The Avorn group estimated that doctors who got lunch prescribed brand name statins 23 percent of the time vs 18 percent that were deprived of a free lunch in 2011. But the 23 percent is the same as prescribing of all brand drugs in Part D, a percentage that began and continued to decline as more medicines went off patent. We don't know what Avorn and Co.'s data would show in 2012 or 2013 as Lipitor went off patent... We will never know because taking that into account might undermine the conclusion they want to make.
Meanwhile DeJong shows that the undue influence of meals leads to much lower brand utilization in part D than the national market share of each drug.

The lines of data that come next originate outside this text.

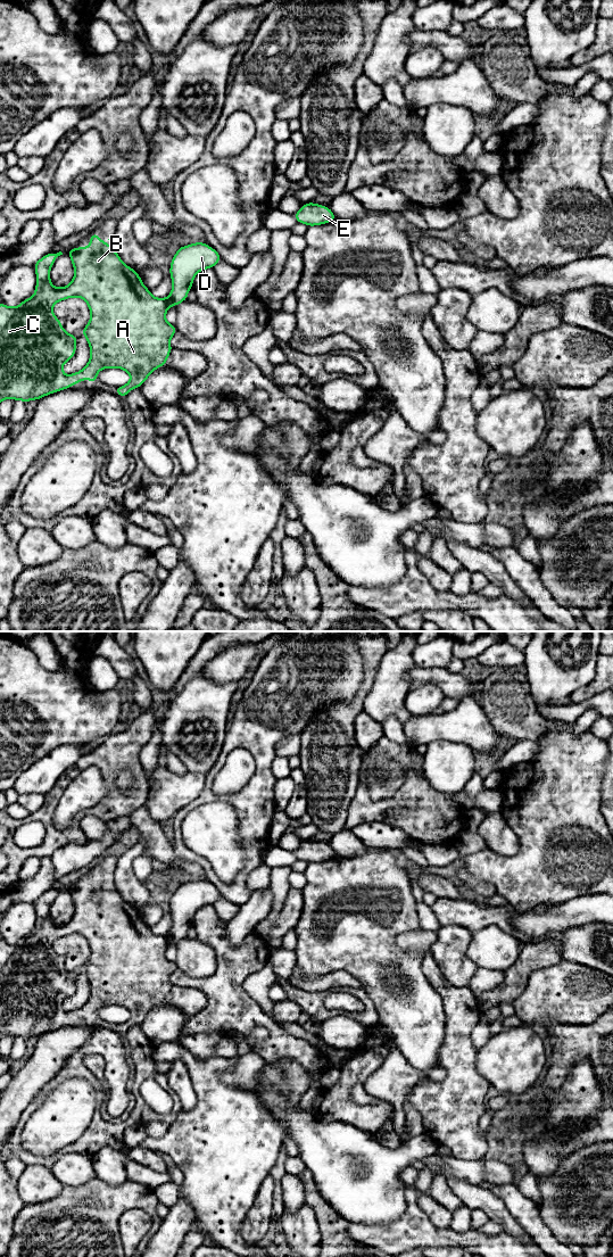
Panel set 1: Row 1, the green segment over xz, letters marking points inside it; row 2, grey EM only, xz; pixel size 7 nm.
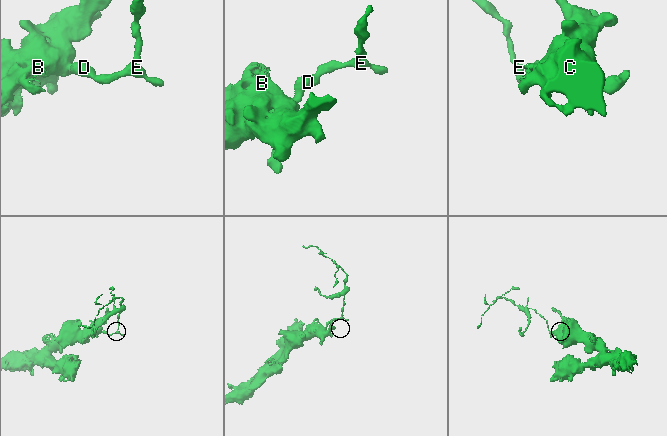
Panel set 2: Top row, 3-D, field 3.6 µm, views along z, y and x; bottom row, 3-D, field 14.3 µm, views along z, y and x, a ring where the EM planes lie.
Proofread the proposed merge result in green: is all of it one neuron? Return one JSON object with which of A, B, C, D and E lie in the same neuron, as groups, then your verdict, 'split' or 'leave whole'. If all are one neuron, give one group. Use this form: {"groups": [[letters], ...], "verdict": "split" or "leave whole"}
{"groups": [["A", "B", "C"], ["D", "E"]], "verdict": "split"}

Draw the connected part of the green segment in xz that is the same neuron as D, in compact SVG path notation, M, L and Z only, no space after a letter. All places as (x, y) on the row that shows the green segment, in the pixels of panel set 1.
M205 242L177 247L169 267L173 283L173 289L166 298L169 306L175 307L185 301L194 276L202 270L213 268L221 261L218 251Z

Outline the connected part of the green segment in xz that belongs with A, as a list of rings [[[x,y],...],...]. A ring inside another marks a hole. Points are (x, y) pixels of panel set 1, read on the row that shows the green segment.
[[[93,232],[89,247],[74,247],[67,251],[75,271],[72,282],[55,288],[50,281],[50,268],[60,255],[61,251],[49,253],[33,265],[36,287],[32,297],[17,307],[0,303],[0,403],[7,398],[24,403],[39,400],[77,384],[81,380],[97,382],[97,373],[110,367],[125,370],[131,375],[125,386],[115,390],[116,395],[125,398],[132,389],[140,388],[156,369],[166,365],[173,349],[169,340],[177,329],[165,319],[169,307],[167,299],[155,298],[142,283],[139,273],[123,263],[115,247],[106,245]],[[73,297],[84,299],[91,313],[89,323],[82,329],[91,356],[85,367],[66,375],[63,365],[75,356],[78,338],[64,330],[52,307]]]

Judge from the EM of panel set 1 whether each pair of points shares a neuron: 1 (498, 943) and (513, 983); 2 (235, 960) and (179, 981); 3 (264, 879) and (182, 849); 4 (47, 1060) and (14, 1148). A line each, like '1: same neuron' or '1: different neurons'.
1: different neurons
2: same neuron
3: different neurons
4: different neurons

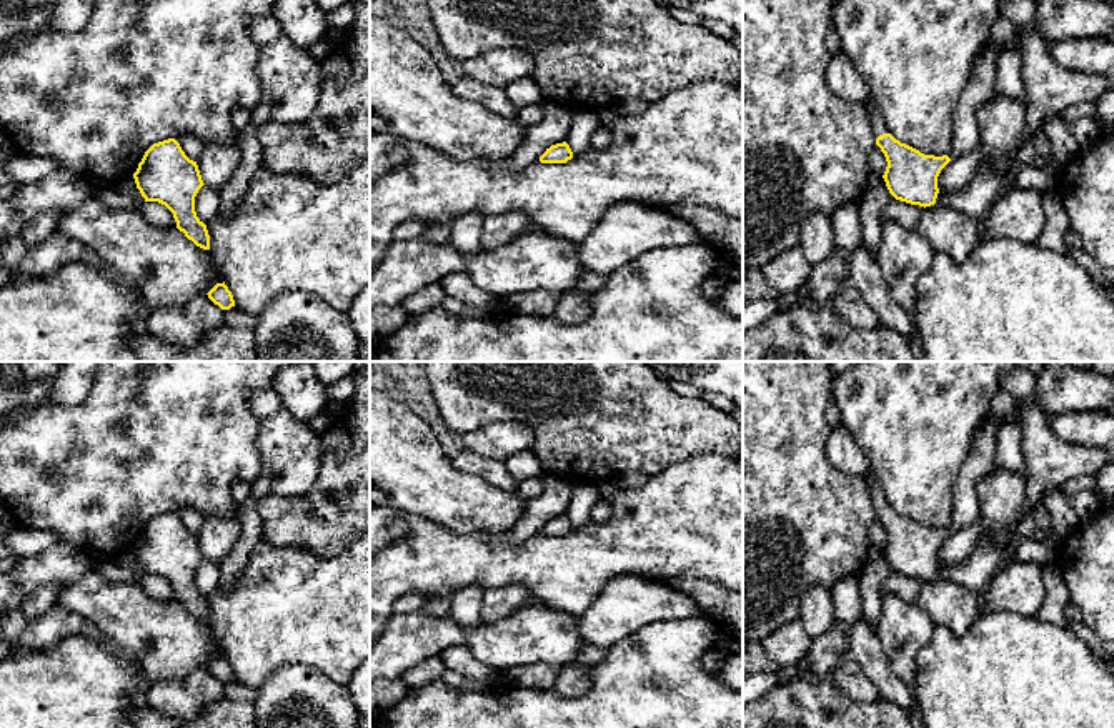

And here is the trend in brand vs generic over the past decade. And neither study took the time to control for this critical variable?
Finally, neither study tested the reverse assumption: that the biggest prescribers of brand drugs were more likely to have drug reps visit their office, provide samples and schmooze than those that prescribe generic. If they had done that, both groups of authors could have controlled for patent expirations, co-pay effects, etc. that are more highly correlated with prescribing and generic uptake than snacks.
But that wouldn’t fit JAMA's distorted narrative of unscrupulous drug companies seducing dumb doctors with free lunches.